B How do I differentiate vectors with derivatives and properties?

[KF33]

Homework Statement: The homework problem is included below, but I am looking at the derivatives of vectors.
Homework Equations: I have the properties of derivatives below, but not sure they help me here.

https://www.physicsforums.com/attachments/249865https://www.physicsforums.com/attachments/249865

[Moderator's note: Moved from a homework forum to answer conceptional question.]

 

[fresh_42]

You have a parameterization of a vector here, i.e. a function $u\, : \,\mathbb{R}\longrightarrow \mathbb{R}^3\,.$ We want to know the differential according to the one real parameter $t$.

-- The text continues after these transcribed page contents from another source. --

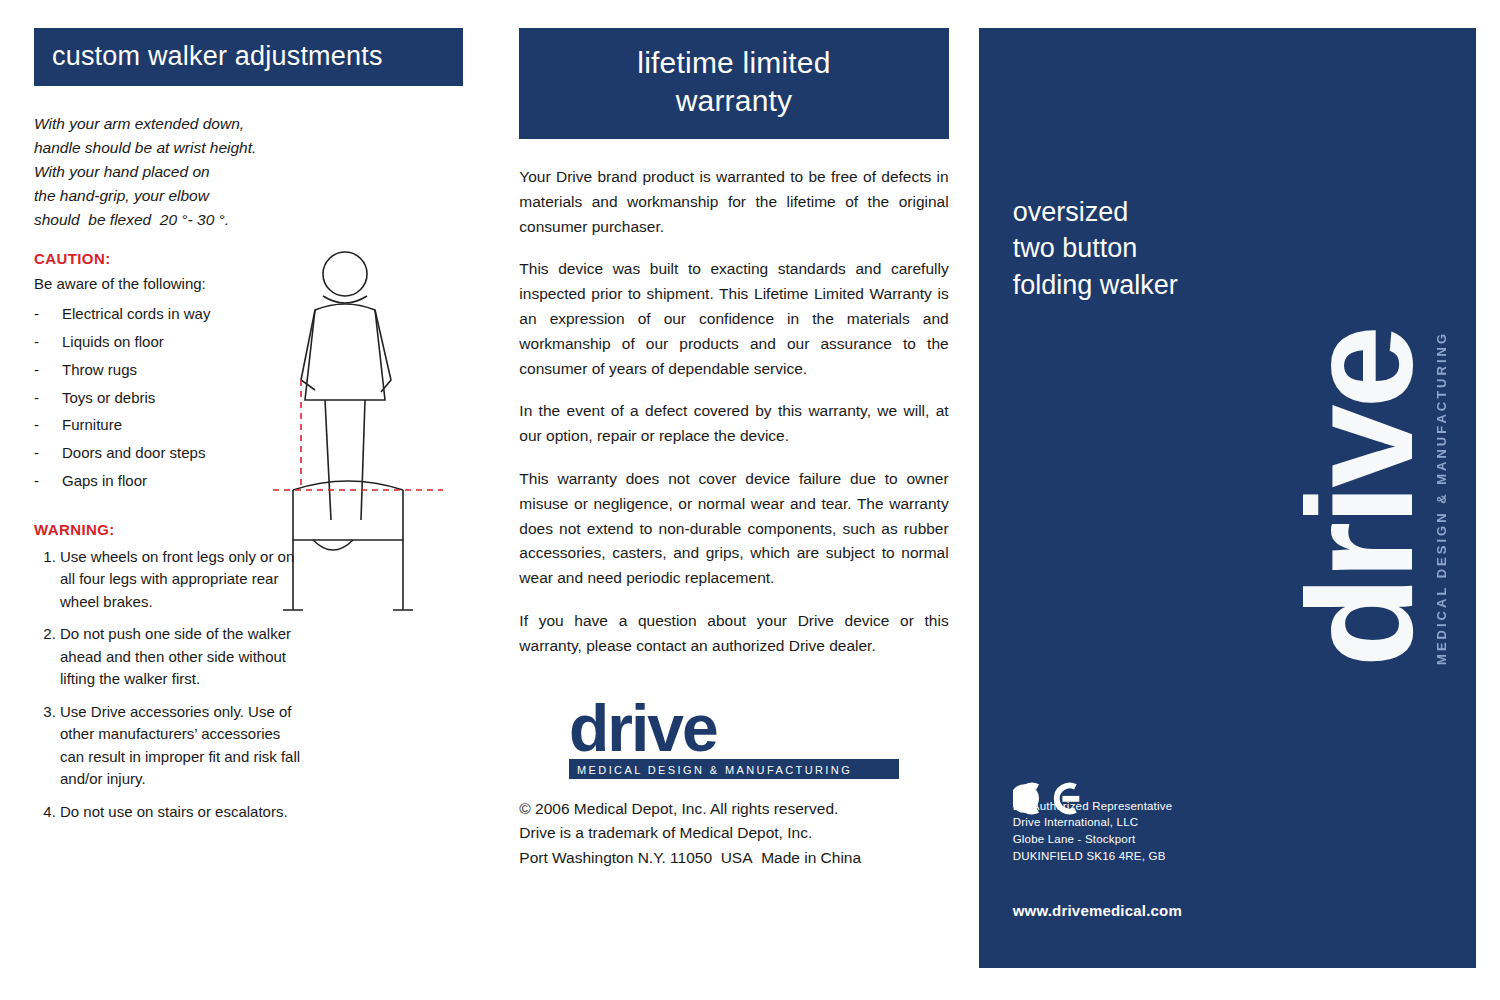custom walker adjustments
With your arm extended down,
handle should be at wrist height.
With your hand placed on
the hand-grip, your elbow
should be flexed 20 °- 30 °.
CAUTION:
Be aware of the following:
Electrical cords in way
Liquids on floor
Throw rugs
Toys or debris
Furniture
Doors and door steps
Gaps in floor
WARNING:
Use wheels on front legs only or on all four legs with appropriate rear wheel brakes.
Do not push one side of the walker ahead and then other side without lifting the walker first.
Use Drive accessories only. Use of other manufacturers’ accessories can result in improper fit and risk fall and/or injury.
Do not use on stairs or escalators.
lifetime limited
warranty
Your Drive brand product is warranted to be free of defects in materials and workmanship for the lifetime of the original consumer purchaser.
This device was built to exacting standards and carefully inspected prior to shipment. This Lifetime Limited Warranty is an expression of our confidence in the materials and workmanship of our products and our assurance to the consumer of years of dependable service.
In the event of a defect covered by this warranty, we will, at our option, repair or replace the device.
This warranty does not cover device failure due to owner misuse or negligence, or normal wear and tear. The warranty does not extend to non-durable components, such as rubber accessories, casters, and grips, which are subject to normal wear and need periodic replacement.
If you have a question about your Drive device or this warranty, please contact an authorized Drive dealer.
© 2006 Medical Depot, Inc. All rights reserved.
Drive is a trademark of Medical Depot, Inc.
Port Washington N.Y. 11050 USA Made in China
oversized
two button
folding walker
EU Authorized Representative
Drive International, LLC
Globe Lane - Stockport
DUKINFIELD SK16 4RE, GB
www.drivemedical.com
drive MEDICAL DESIGN & MANUFACTURING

So first write down what $u(3t^2)$ is and simply differentiate it componentwise, since
$$
u(t)=t^3\,\mathbf{i} -2t \,\mathbf{j} -2\,\mathbf{k} = \begin{bmatrix}t^3\\-2t\\-2\end{bmatrix}
$$

 

[HallsofIvy]

One thing that complicates this is that you are using the same variable, t, in two different places. If I am reading this correctly, you have the vector function u(t)= t^3\vec{i}- 2t\vec{j}- 2\vec{k} but then you are asked to differentiate u(s^2) with respect to s (I have used "s" rather than "t" here because it is not the same variable as "t" in the definition of u).
There are two ways you can do that. One is to simply replace "t" with "s^2": u(s^2)= (s^2)^3\vec{i}- 2(s^2)\vec{j}- 2\vec{k}= s^6\vec{i}- 4s^2\vec{j}- 2\vec{k}. Differentiate that with respect to t: 6s^5\vec{i}- 8s\vec{J}. The other way is to use the chain rule: \frac{d\vec{u}}{ds}= \frac{d\vec{u}}{dt}\frac{dt}{du}= (3t^2\vec{i}- 2\vec{j})(2s), Do you see that those give the same answer?